Madina (ANTARA) - Pemerintah Kabupaten Mandailing Natal (Pemkab Madina), Sumatera Utara, meluncurkan portal SADATA MADINA sebagai upaya memperkuat statistik sektoral sekaligus menjadi wadah pengelolaan dan publikasi data daerah.

Pelaksana Tugas (Plt) Kepala Dinas Komunikasi dan Informatika (Kominfo) Madina, Muhammad Syail Lubis, mengatakan peluncuran portal tersebut merupakan bagian dari implementasi kebijakan Satu Data Indonesia di tingkat daerah.

“Di tingkat daerah, Kabupaten Mandailing Natal telah menindaklanjuti melalui Peraturan Bupati Nomor 52 Tahun 2023 tentang Satu Data serta pembentukan Tim Forum Satu Data Daerah,” ujar Syail saat membuka Sosialisasi Portal SADATA Madina di Aula Kantor Badan Perencanaan Pembangunan dan Riset Daerah (Bapperida), Komplek Perkantoran Payaloting, Desa Parbangunan, Kecamatan Panyabungan, Kamis (25/6).

Ia menegaskan, portal SADATA bukan sekadar aplikasi, melainkan sarana kolaborasi antara pembina data, wali data, dan seluruh produsen data di lingkungan pemerintah daerah.

Menurutnya, pengelolaan data tidak boleh lagi dianggap sebagai pekerjaan tambahan oleh organisasi perangkat daerah (OPD), karena data yang berkualitas akan menghasilkan kebijakan yang tepat sasaran, meningkatkan pelayanan publik, serta mendukung pembangunan yang lebih efektif.

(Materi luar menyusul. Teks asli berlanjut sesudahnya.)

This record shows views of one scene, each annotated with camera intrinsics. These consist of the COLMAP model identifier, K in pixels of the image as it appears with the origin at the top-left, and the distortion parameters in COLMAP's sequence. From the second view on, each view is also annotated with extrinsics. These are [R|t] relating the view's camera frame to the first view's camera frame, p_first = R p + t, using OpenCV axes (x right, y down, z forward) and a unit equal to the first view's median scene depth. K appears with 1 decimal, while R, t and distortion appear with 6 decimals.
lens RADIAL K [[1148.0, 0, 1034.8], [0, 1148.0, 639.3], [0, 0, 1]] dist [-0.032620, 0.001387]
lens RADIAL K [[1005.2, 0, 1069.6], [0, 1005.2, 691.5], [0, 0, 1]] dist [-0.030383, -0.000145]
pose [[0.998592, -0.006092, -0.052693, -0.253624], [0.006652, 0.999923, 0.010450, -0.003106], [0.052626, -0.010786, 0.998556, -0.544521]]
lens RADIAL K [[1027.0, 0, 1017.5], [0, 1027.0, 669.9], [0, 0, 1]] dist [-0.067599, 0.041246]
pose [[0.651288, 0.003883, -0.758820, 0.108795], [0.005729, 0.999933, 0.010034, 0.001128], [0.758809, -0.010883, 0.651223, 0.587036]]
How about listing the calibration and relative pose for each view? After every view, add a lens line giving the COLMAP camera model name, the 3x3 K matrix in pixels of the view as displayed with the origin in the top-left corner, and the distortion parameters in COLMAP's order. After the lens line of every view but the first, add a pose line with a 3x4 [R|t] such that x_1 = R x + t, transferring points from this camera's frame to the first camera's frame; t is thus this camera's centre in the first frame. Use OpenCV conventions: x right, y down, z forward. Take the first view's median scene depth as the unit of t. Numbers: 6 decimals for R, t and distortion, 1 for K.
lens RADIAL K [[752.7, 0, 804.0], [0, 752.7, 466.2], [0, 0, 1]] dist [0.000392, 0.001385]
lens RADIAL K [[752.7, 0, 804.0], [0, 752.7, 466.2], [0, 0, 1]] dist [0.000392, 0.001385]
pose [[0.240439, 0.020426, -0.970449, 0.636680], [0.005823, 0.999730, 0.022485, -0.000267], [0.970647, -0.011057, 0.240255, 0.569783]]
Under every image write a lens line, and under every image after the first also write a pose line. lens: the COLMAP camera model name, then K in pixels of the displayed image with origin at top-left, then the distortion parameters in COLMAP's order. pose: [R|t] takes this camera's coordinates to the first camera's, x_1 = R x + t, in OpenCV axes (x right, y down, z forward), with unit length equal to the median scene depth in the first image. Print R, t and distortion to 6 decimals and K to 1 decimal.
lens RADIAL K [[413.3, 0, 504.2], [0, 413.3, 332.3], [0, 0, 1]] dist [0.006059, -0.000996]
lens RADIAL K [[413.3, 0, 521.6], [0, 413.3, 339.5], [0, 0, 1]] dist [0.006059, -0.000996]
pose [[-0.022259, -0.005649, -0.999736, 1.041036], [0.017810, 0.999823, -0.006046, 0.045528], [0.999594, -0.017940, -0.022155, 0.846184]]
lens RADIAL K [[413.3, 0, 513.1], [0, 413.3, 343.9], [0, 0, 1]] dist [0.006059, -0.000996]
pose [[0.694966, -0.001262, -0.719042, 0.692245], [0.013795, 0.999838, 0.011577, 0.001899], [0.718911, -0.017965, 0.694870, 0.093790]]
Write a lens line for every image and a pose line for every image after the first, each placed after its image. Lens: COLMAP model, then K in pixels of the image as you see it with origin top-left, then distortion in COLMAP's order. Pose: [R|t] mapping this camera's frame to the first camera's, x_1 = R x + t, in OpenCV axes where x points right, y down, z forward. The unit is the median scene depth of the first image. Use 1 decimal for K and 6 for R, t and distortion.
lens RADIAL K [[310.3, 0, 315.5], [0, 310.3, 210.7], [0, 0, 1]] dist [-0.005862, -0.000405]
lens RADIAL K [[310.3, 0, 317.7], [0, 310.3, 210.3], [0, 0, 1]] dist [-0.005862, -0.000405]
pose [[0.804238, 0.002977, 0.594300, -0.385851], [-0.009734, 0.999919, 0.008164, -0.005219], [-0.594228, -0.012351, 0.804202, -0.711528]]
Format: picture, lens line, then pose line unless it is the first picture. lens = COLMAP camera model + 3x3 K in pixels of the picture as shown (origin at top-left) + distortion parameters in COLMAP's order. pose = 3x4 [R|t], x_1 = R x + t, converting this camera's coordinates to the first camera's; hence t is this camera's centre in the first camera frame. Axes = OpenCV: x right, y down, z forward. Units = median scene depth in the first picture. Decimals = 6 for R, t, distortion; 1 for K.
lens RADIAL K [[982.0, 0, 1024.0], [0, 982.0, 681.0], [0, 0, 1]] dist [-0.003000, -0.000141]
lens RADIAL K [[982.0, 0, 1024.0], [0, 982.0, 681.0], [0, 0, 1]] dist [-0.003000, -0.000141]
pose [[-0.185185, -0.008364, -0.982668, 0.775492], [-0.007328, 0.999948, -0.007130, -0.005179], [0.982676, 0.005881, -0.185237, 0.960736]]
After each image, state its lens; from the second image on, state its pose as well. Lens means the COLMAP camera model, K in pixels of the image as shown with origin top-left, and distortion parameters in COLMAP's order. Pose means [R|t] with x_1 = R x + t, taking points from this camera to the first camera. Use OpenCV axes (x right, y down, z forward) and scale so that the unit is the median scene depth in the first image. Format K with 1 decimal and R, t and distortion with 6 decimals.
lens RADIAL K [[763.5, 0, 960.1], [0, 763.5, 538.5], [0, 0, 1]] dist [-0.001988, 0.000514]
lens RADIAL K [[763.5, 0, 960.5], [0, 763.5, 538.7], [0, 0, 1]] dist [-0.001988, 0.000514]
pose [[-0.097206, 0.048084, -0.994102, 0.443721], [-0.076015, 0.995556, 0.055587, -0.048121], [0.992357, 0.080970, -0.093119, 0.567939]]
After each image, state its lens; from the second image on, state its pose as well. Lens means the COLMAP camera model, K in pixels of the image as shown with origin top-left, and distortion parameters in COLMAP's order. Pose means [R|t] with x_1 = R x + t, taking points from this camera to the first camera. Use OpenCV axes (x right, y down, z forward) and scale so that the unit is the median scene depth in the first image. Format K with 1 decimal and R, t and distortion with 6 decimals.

Melalui sosialisasi tersebut, peserta diharapkan memahami kebijakan dan tata kelola Satu Data Indonesia, peran masing-masing dalam statistik sektoral, serta mampu melakukan penginputan, pengelolaan, dan pemutakhiran data pada portal SADATA.

Selain itu, kegiatan ini juga bertujuan memperkuat koordinasi antarperangkat daerah serta membangun komitmen bersama dalam menyediakan data yang valid, terintegrasi, dan berkualitas sebagai dasar pembangunan daerah.

Sementara itu, Kepala Badan Pusat Statistik (BPS) Madina, Dedi Kintoro, menyatakan pihaknya siap mendampingi para produsen data dalam proses pengolahan dan pemutakhiran data.

Sementara itu, Kepala Badan Pusat Statistik (BPS) Madina Dedi Kintoro memastikan pihaknya berkomitmen mendampingi peserta dalam pengolahan data. Dia juga mengatakan kantor BPS terbuka bagi para produsen data untuk berkoordinasi maupun menanyakan berbagai hal yang berkaitan dengan data.

“BPS terbuka bagi seluruh produsen data untuk berkoordinasi dan berkonsultasi terkait pengelolaan data,” katanya.

Dedi menambahkan, portal SADATA Madina merupakan tanggung jawab bersama seluruh pemangku kepentingan, bukan hanya milik Diskominfo.

“Ini rumah kita bersama. Diskominfo sebagai wali data, Bapperida sebagai koordinator dan sekretariat, serta BPS sebagai pembina data statistik,” ujarnya.